Memorable books continue to be celebrated through the decades and even over the centuries...Shakespeare's work is a case in point here. In Africa although Chinua Achebe published his classic, Things fall apart almost 60 years ago, the novel still remains the most popular and saluted ever in the continent. Leonard Woolf - alas, one has to add here for the sake of many that this great writer in his own right was Virginia Woolf's husband - wrote the work, The village in the jungle, over 100 years ago, and till date many literary experts worldwide still consider the novel to be very important, a work focusing on an erstwhile colonised third world country so to speak.
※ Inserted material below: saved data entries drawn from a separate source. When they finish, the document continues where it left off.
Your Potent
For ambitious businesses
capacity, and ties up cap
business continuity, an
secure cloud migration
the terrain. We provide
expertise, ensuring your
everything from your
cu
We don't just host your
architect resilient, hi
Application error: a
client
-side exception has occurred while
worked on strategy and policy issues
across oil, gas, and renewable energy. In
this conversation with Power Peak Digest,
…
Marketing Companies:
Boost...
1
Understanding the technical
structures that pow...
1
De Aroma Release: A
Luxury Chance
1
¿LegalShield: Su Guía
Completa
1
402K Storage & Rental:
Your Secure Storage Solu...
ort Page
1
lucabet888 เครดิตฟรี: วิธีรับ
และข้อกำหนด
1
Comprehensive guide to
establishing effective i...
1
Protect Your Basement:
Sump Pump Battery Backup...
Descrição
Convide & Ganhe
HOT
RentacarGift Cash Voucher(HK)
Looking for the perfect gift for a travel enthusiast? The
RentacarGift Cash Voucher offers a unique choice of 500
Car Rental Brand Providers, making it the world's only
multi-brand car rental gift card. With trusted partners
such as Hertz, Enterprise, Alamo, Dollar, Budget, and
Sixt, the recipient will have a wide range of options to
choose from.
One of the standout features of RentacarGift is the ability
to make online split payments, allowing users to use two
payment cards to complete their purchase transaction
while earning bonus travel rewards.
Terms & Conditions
It is often posited that Mr Woolf in the work, very unusually for the time dealt with the pertinent denizens of the struggling area with sympathy and somewhat criticised the powers that be who were ruling the country. It is also conceded that the book has a lot of literary merit. And so it does.

This work is set in the former British colony of Ceylon (now Sri Lanka). It focuses on a particular village, its activities; and essentially on one family which has Silindu as the Father. His daughters, Hinnihami and Punchi Menika are key characters too, as is Babun, the husband of Punchi. There is the notorious ‘headman’ of the village, Babehami, and Fernando, the debt collector who wants Punchi as a mistress. The headman (with Fernando in tow) manages to get Silindu and Babun arrested and tried by the colonial authorities. Babun is incarcerated, whilst an incandescent Silindu shoots Babehami and Fernando. The law has to deal with Silindu, who has become a

In this remarkable story, we see how the life of the village(ers) is anchored on ‘chenas’. As the author explains, ‘The life of the village and of every man in it depended upon the cultivation of chenas. A chena is merely a piece of jungle, which every ten years is cleared of trees and undergrowth and sown with grain broadcast and with vegetables. The villagers owned no jungle themselves; it belonged to the Crown, and no one might fell a tree or clear a chena in it without a permit from the government…’

The stultifying, even frightening impact of the jungle on the village is distinctly emphasized throughout this novel. ‘The Jungle surrounded it, overhung it continually pressed in upon it. It stood at the door of the houses, always ready to press in upon the compounds and open spaces, to break through the mud huts, and to choke up the tracks and paths…’

- O Bolaji

1 comment:

  1. I find this short review quite interesting, and revealing.